What happens when a funeral procession is banned and grieving itself is perceived to be a threat? One is not allowed to touch the body of the dead person. One screams silently. One weeps – but not aloud. That is what the authorities decreed in Hathras. This has been happening for some time in Kashmir, where bodies of militants killed in encounters are not handed back to their families. Grieving is the core of what makes us human. It is the act that heals the deepest wounds of humanity.
In the Uttar Pradesh district of Hathras last week, an inconsolable mother just wanted to kiss the forehead of her daughter who died after days in hospital, battered after being gangraped by four upper-caste men. The authorities would not allow her to. They would not let the vehicle with the young woman’s body stop at the family home. Even as relatives threw themselves in front of the vehicle, it was driven to the cremation ground.
This decision not to allow the family to grieve at the woman’s last rites was not a lapse. It conveyed a profound meaning. It was a clear sign of the insecurity of the state. It was a sign that the young woman had achieved martyrdom. But it was an inconvenient martyrdom. It was not the kind of martyrdom that could be televised to rally the nation’s collective conscience. It was a death the authorities would rather have ignored. Since they weren’t able to, they chose to burn the woman’s body in the dead of night.
Destroying evidence
One obvious reason for the hasty cremation was the desire of the authorities to destroy evidence of their incompetence and malfeasance. They claimed that they woman had not been raped at all.

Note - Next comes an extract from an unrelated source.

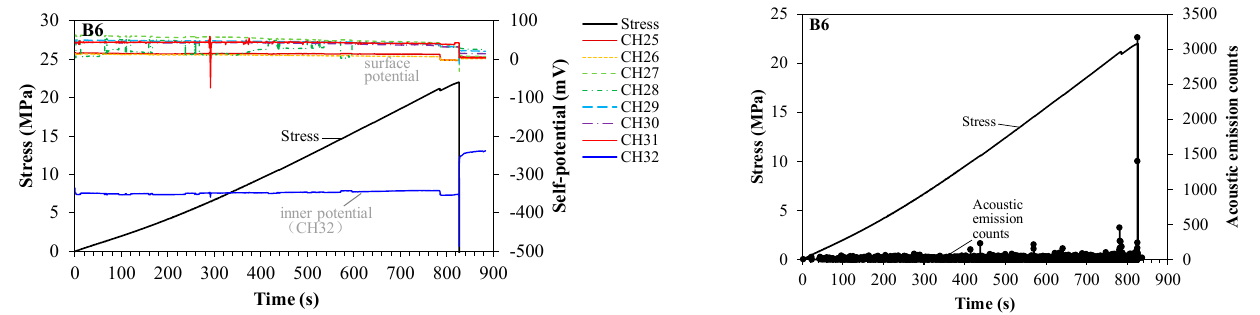
Figure 4. Response characteristics of bituminous coal self-potential and acoustic emission counts with time during uniaxial fracturing. Samples A1 to A6 were obtained parallel to the bedding and samples B1 to B6 were drilled perpendicular to the bedding.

But it was also clear that they were afraid of the power of mourning. The woman’s death had already created an uproar in Delhi. The authorities feared that her funeral would turn into a political procession.
This is something the present dispensation has used to great benefit itself. It has frequently valourised death and deployed it to cynical effect. Especially in the case of soldiers’ deaths, mourning becomes a national ritual. But egalitarian mourning has been a cause for alarm. While the nation’s mourning is a spectacle, egalitarian mourning is a moment of emptiness. Amidst the silent tears is the opportunity for genuine dialogue with the dead – for profound reflection.
Such mourning is filled with the awareness of social wrongs It is about making the promise that they will not be allowed to happen again. Mourning and grieving are about deep human bonds. They are about touch, about consolidation, about crying together and lifting each other up. They are the embodiment of genuine solidarity. Nothing besides true love and true mourning have the capacity to produce the conditions for a transformative politics.
This is because, as American philosopher Judith Butler notes, mourning is a time when we see human relations differently – we identify with those around us not from a sense of pride but a sense of vulnerability. Our concerns may be different but there is a chance that mourning will generate a new sense of solidarity. It is moments of encounter and confrontation that hold open the opportunity for change to occur.
Mourning is a moment of ethical encounter, but as Butler says, there is no guarantee that this will happen. Still, we cannot give up hope. Even if only a few realise the potential of such moments, they will pave the way for social transformation.
A warning
But this comes with a serious warning. Mourning and vulnerability should not become permanent emotions. Mourning should not become a mode of identification as it is for rudaalis – professional mourners in Rajasthan who express grief at upper-caste funerals. Like boys do not cry, it is believed that members of the upper-caste men should not display their emotions. Grieving undermines their social status and their masculinity. That’s why they hire rudaali to mourn their dead.
Rudaalis rent out their exhibitions of grief the way contract killers are up for hire. This is a sign of how caste kills human emotions. It kills the meaning of life, birth and death. It kills the sense of grief and celebration. Contacts become contracts in which everything, from sin to mourning, can be bought and sold. But genuine grief cannot be outsourced. It can only be shared.
In the bonds of mourning, we speak less and share more. Butler says that egalitarian mourning can expand the very conception of what it means to be human. That is why mourning the death of the young woman from Hathras must force us to renew the battle against the pernicious hierarchies of caste oppression, to shatter the conception of the human based on the Purusha – the primordial figure of the Hindu social order.
Brahma Prakash is an Assistant Professor at the School of Arts and Aesthetics, Jawaharlal Nehru University, New Delhi.